Preceduto dalla fama che ha ormai oltrepassato i confini nazionali (dopo l'interpretazione  di “Il divo” e “La grande bellezza” ), Servillo ha affrontato per la seconda volta un testo di Eduardo, dieci anni dopo aver messo in scena “Sabato, domenica  e lunedì”.
Scritta nel 1948 in soli 7 giorni per esigenze contrattuali, “Le voci di dentro” ha per protagonista Alberto Saporito, un apparecchiatore di feste popolari che vive con il fratello Carlo e lo zio Nicola in un quartiere partenopeo.
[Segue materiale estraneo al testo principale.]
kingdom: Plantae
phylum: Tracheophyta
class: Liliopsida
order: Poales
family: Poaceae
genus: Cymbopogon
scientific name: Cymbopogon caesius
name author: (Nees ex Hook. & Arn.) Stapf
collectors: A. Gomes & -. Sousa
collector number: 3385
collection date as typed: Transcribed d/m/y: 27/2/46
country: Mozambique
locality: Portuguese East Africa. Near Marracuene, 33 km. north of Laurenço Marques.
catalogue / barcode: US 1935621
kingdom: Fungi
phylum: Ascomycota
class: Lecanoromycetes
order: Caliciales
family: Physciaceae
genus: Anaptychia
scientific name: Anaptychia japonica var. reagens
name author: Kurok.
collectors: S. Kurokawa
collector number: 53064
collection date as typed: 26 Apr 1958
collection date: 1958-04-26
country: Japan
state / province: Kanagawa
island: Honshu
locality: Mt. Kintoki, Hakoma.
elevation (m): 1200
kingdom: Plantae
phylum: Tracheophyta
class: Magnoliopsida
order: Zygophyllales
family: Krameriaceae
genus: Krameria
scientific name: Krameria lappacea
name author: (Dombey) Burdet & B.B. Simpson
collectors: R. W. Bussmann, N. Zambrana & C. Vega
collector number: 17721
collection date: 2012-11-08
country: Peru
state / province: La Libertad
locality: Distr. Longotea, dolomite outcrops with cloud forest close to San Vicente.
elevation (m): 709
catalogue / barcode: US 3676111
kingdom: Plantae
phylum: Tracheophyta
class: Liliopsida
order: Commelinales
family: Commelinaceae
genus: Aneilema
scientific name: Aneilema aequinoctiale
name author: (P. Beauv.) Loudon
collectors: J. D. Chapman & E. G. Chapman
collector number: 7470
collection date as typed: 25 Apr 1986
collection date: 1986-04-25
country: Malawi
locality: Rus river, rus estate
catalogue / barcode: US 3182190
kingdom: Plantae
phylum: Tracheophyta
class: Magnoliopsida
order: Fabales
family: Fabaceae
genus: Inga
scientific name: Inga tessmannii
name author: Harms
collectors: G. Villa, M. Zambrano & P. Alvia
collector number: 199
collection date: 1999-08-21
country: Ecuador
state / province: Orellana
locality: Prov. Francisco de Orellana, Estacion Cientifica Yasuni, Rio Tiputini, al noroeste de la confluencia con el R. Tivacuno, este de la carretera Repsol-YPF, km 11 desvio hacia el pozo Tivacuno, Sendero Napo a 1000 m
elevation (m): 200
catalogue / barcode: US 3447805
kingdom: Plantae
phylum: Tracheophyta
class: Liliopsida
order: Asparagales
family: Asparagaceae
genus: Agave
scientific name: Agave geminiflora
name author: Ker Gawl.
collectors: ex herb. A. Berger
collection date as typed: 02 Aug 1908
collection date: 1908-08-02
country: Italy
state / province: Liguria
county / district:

Una notte sogna che i vicini di casa, i Cammarata, uccidono l'amico Aniello Amitrano (scomparso qualche giorno prima) facendone scomparire il cadavere. Nel sogno  Alberto vede anche dove sono nascosti i documenti che  incastrano i vicini. La mattina seguente, fatta la denuncia in Questura, fa arrestare i Cammarata e assieme al portiere,  cerca i documenti in casa loro. Soltanto allora, non trovandoli,  si accorge all'improvviso di aver sognato tutto e comprende il terribile guaio in cui si é cacciato.
La storia procede: l’accusa di Alberto  fa emergere gli aspetti più vili e meschini dell’animo umano: invece di difendersi l’un l’altro, i Cammarata credono il delitto possibile ed uno alla volta, confessandosi con lui, si accusano di un reato che  non si è verificato ma che avrebbe comunque potuto accadere.  Non c’è sodalizio tra loro, ma neppure rispetto, considerazione e tantomeno affetto. Ognuno appare  solo contro tutti. Persino Carlo approfitta della situazione per prendere possesso dei pochi averi che condivide con il fratello. La delusione  di Alberto è grande ed il suo sfogo sulle miserie umane culminerà nella scena finale in cui i due fratelli, seduti su due sedie lontane, si guardano in silenzio. La scena dura diversi minuti: è un momento carico di tensione che potrebbe essere il preludio ad una parola o ad un qualsiasi gesto. Invece tutto ciò che ci restituisce è silenzio, un silenzio assordante che ci permette di sentire i movimenti dei loro organi interni.
Nella commedia, tra le più amare fra quelle scritte da Eduardo, domina il tema dell'ambiguità di rapporto tra sogno e realtà, mentre filo conduttore è comunque l'incomunicabilità, simboleggiata dallo zio Nicola che per disillusione delle cose umane, ha rinunciato a parlare e si esprime  in una specie di codice Morse dove i punti e le linee sono rappresentati da scoppi di petardi.
E' grande sulla scena, Servillo. L’attenzione del pubblico è sempre focalizzata su di lui, non si riesce a guardare altro, nonostante la bravura degli altri interpreti. Sold out e grande consenso in tutte e le tre serate (1-3 novembre).